07.05.2009 | Rechtsschutzversicherung
BGH entscheidet Streitfrage zu den Voraussetzungen für einen Rechtsschutzfall
von RA Dr. Friedrich Bultmann, Berlin
1. Die Festlegung eines verstoßabhängigen Rechtsschutzfalls i.S.v. § 14 Abs. 3 S. 1 ARB 75 (entsprechend für § 4 Abs. 1 S. 1c ARB 94) richtet sich allein nach den vom VN behaupteten Pflichtverletzungen. |
2. Dieses Vorbringen muss (erstens) einen objektiven Tatsachenkern im Gegensatz zu einem bloßen Werturteil enthalten, mit dem er (zweitens) den Vorwurf eines Rechtsverstoßes verbindet, der den Keim für eine rechtliche Auseinandersetzung enthält, und worauf er (drittens) seine Interessenverfolgung stützt. |
3. Auf die Schlüssigkeit, Substanziiertheit und Entscheidungserheblichkeit dieser Behauptungen kommt es nicht an. |
4. Nach diesen Grundsätzen kann die Androhung einer betriebsbedingten Kündigung, wenn ein unterbreitetes Angebot zum Abschluss eines Aufhebungsvertrags abgelehnt wird, einen Rechtsschutzfall auslösen. |
(BGH 19.11.08, IV ZR 305/07, Abruf-Nr. 083645) |
Sachverhalt
Der VN begehrt von seinem Rechtsschutz-VR die Erstattung gezahlter Rechtsanwaltskosten. Dem Versicherungsvertrag liegen die ARB 75 zugrunde. Versichert sind Familien und Verkehrsrechtsschutz für Nichtselbstständige, die auch nach § 26 Abs. 5 c ARB die Wahrnehmung rechtlicher Interessen aus Arbeitsverhältnissen umfasst. Anfang 2006 teilte der Arbeitgeber des VN mit, dass sein Arbeitsplatz im Rahmen eines Restrukturierungsprogramms gestrichen und ihm gekündigt werde, wenn er nicht den angebotenen Aufhebungsvertrag annehme. Im Fall einer Kündigung sollte es für den VN keine Abfindung geben. Eine Abfindung war jedoch für den Fall der Annahme des angebotenen Aufhebungsvertrags vorgesehen. Eine Sozialauswahl hat nach Behauptung des Arbeitgebers stattgefunden, nähere Angaben wurden verweigert. Nachdem der Kläger in den Betriebsrat gewählt wurde, erfolgte keine Kündigung mehr.

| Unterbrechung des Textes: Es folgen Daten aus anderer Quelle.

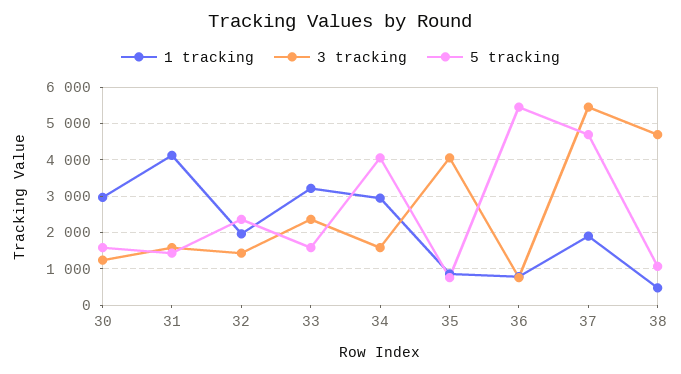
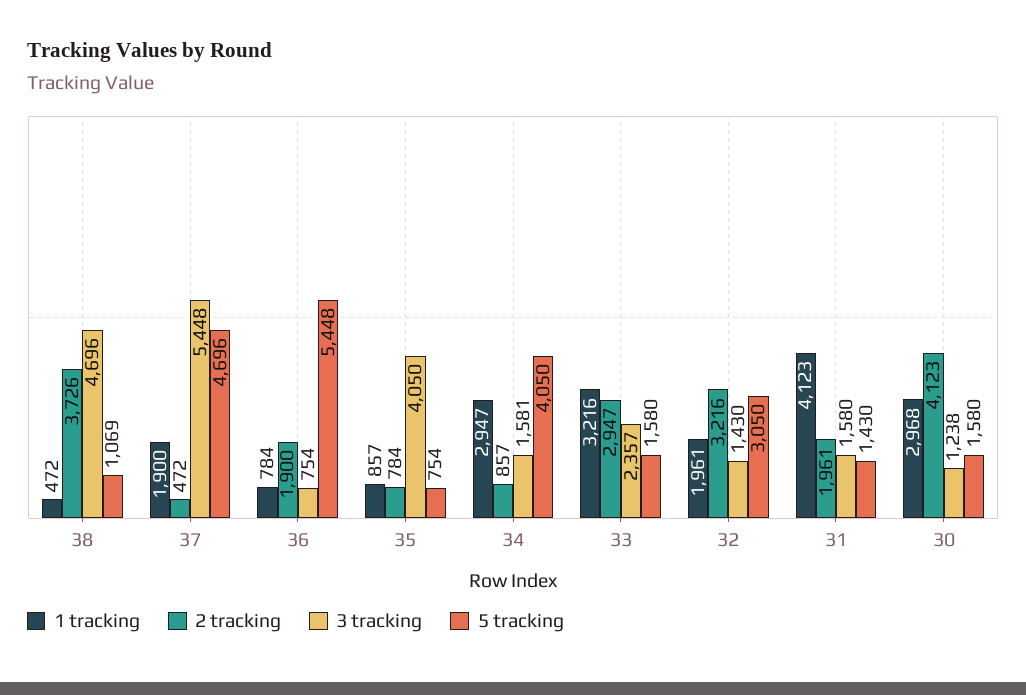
5 tracking, 32: 2400 -> 3050
2 tracking, 38: none -> 3726
2 tracking, 37: none -> 472
2 tracking, 36: none -> 1900
2 tracking, 35: none -> 784
2 tracking, 34: none -> 857
2 tracking, 33: none -> 2947
2 tracking, 32: none -> 3216
2 tracking, 31: none -> 1961
2 tracking, 30: none -> 4123

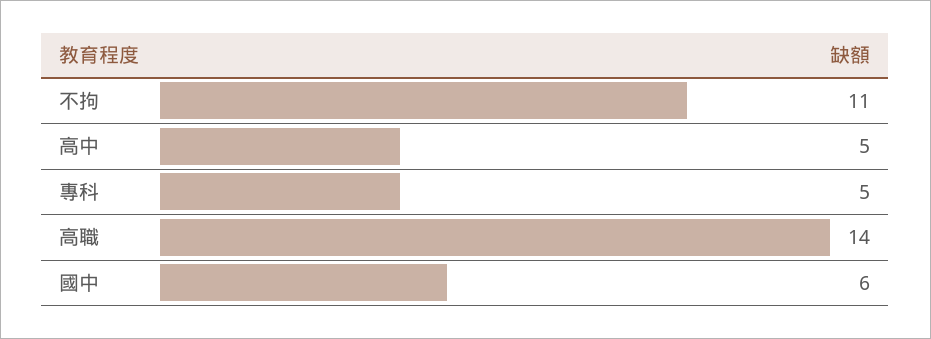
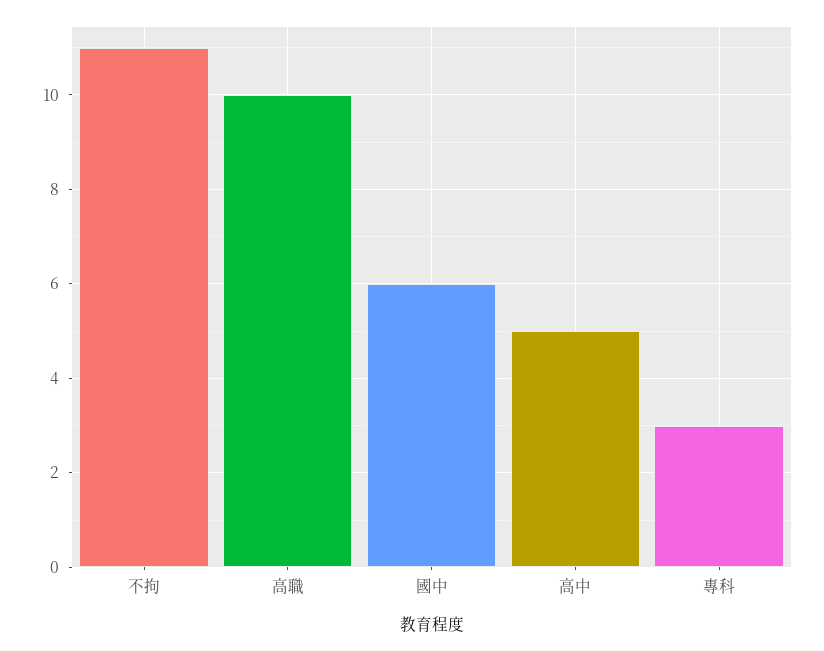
專科: 5 -> 3
高職: 14 -> 10

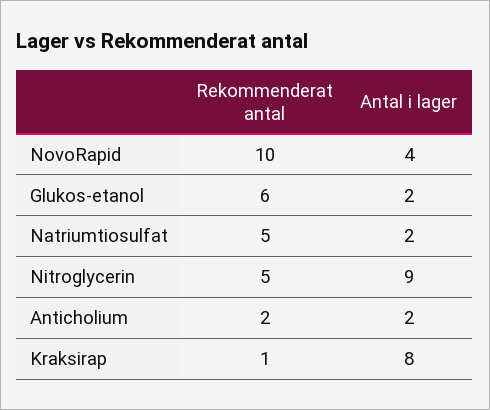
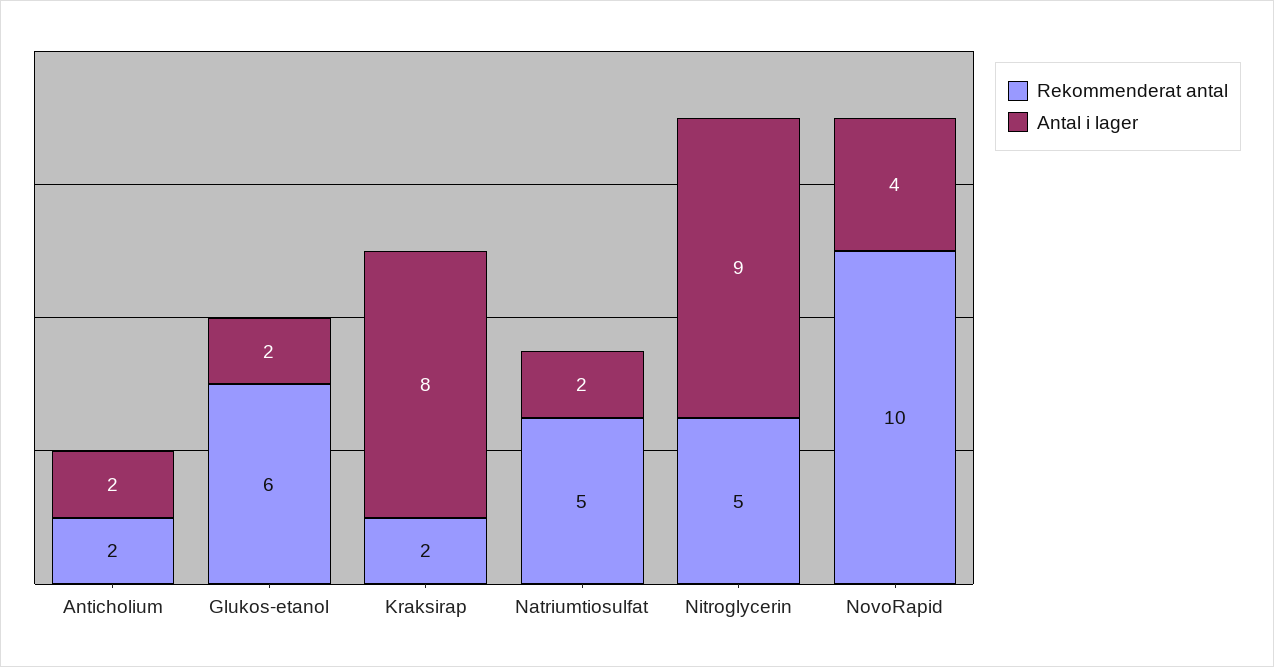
Rekommenderat antal, Kraksirap: 1 -> 2

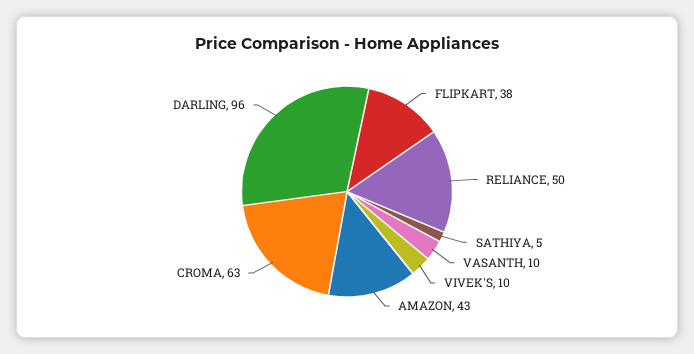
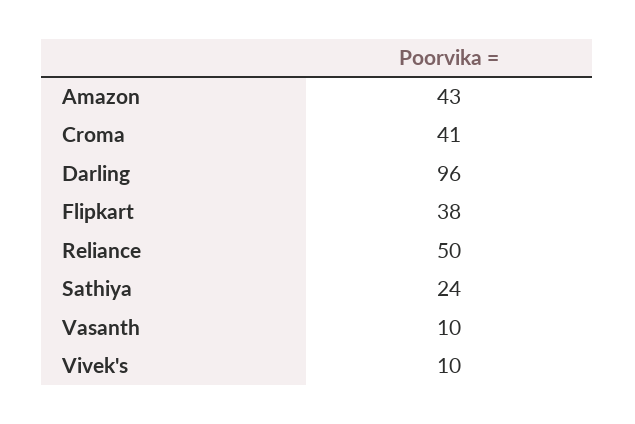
SATHIYA: 5 -> 24
CROMA: 63 -> 41

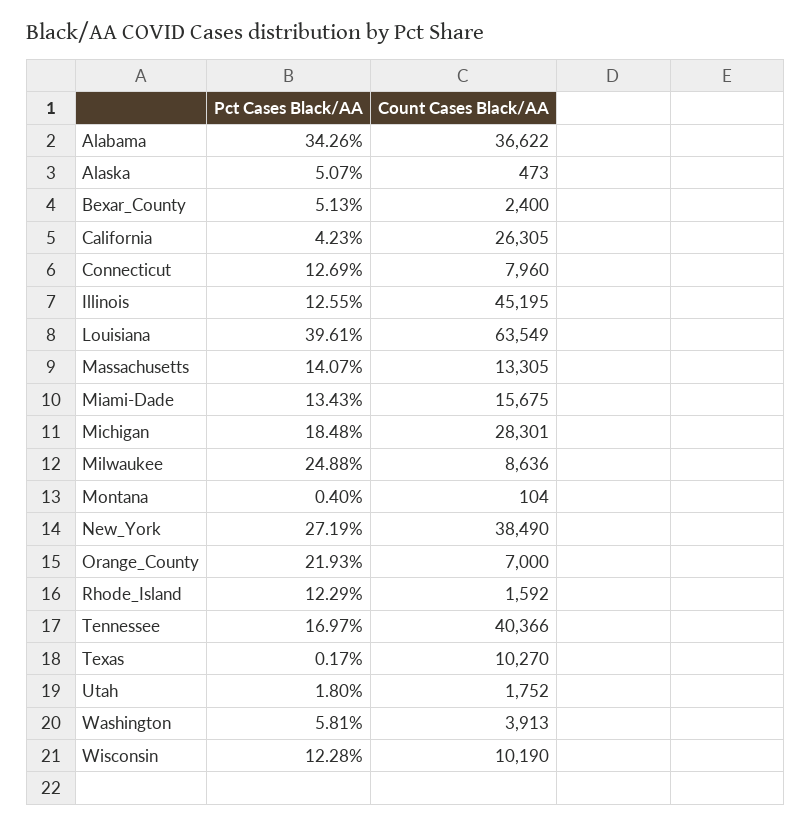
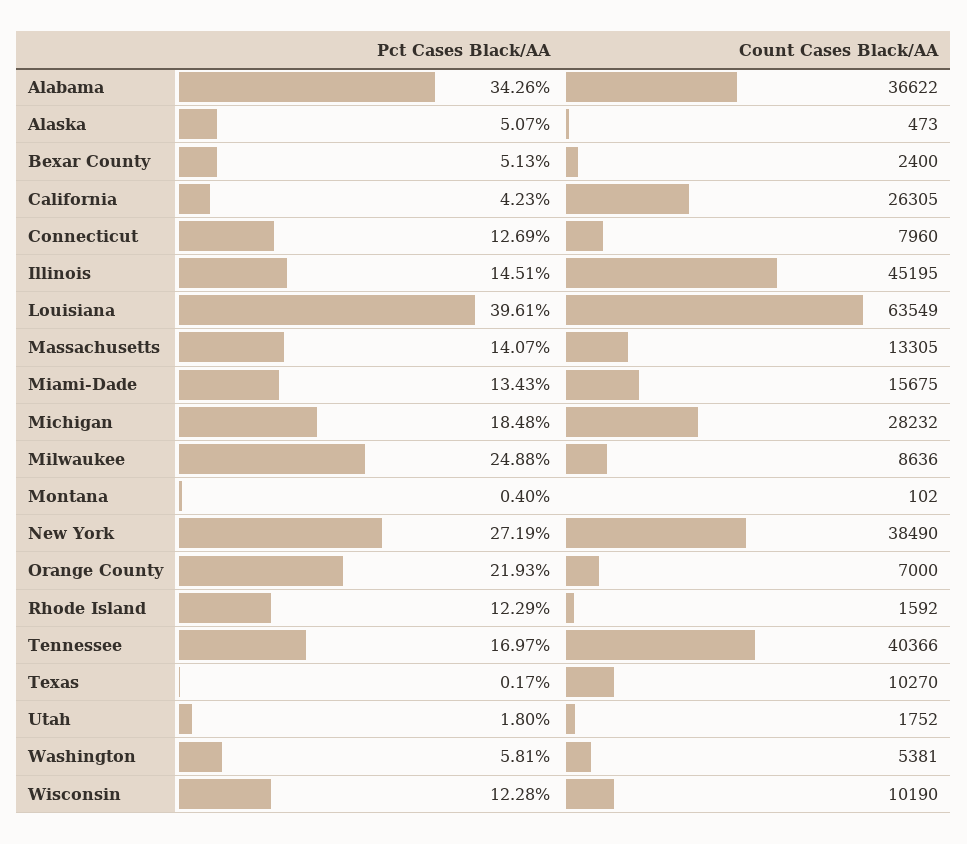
Pct Cases Black/AA, Illinois: 12.55 -> 14.51
Count Cases Black/AA, Michigan: 28301 -> 28232
Count Cases Black/AA, Montana: 104 -> 102
Count Cases Black/AA, Washington: 3913 -> 5381

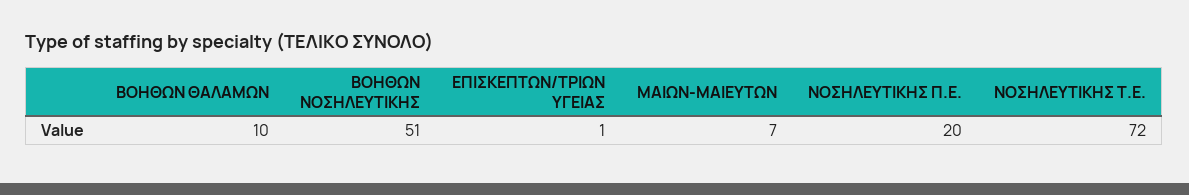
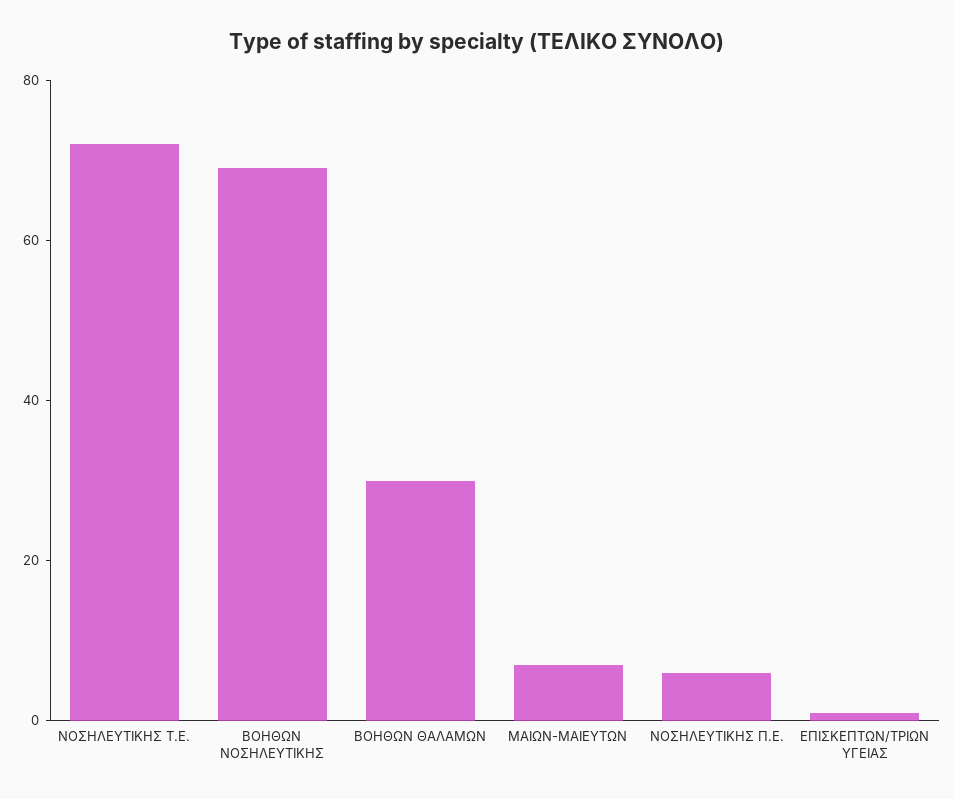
ΒΟΗΘΩΝ ΘΑΛΑΜΩΝ: 10 -> 30
ΒΟΗΘΩΝ ΝΟΣΗΛΕΥΤΙΚΗΣ: 51 -> 70
ΝΟΣΗΛΕΥΤΙΚΗΣ Π.Ε.: 20 -> 5

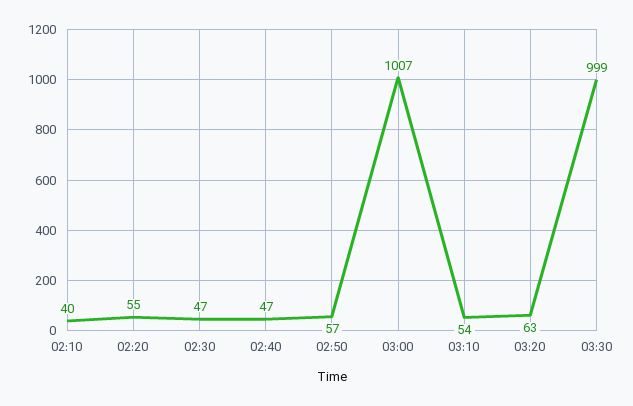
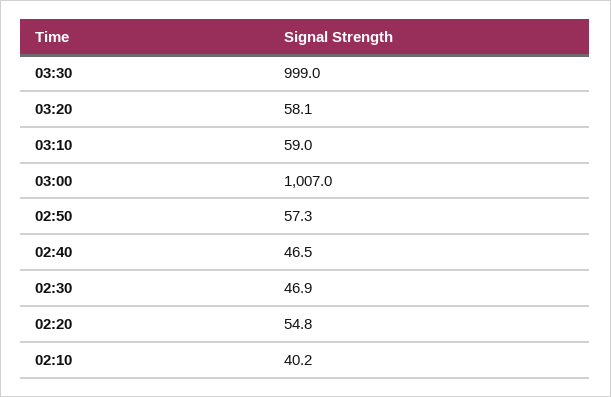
03:10: 54 -> 59
03:20: 63 -> 58.1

Der VR lehnte Versicherungsschutz ab, weil ein Versicherungsfall nicht eingetreten sei. Das bloße Inaussichtstellen einer Kündigung begründe als reine Absichtserklärung im Gegensatz zu einer unberechtigt erklärten Kündigung keine Veränderung der Rechtsposition des VN und damit keinen Verstoß gegen Rechtspflichten oder Rechtsvorschriften. Das Aufhebungsangebot habe sich im Rahmen der Privatautonomie bewegt. Die Klage des VN war in allen Instanzen erfolgreich.
Entscheidungsgründe
Der VR ist verpflichtet, dem VN Versicherungsschutz zu gewähren und die geltend gemachten Anwaltskosten zu erstatten. Der dagegen erhobene Einwand, es fehle am Eintritt eines Versicherungsfalls greift nicht durch. Der Rechtsschutzfall ist nach dem insoweit ausschließlich maßgeblichen Vortrag des VN zum Vorgehen seines Arbeitgebers eingetreten.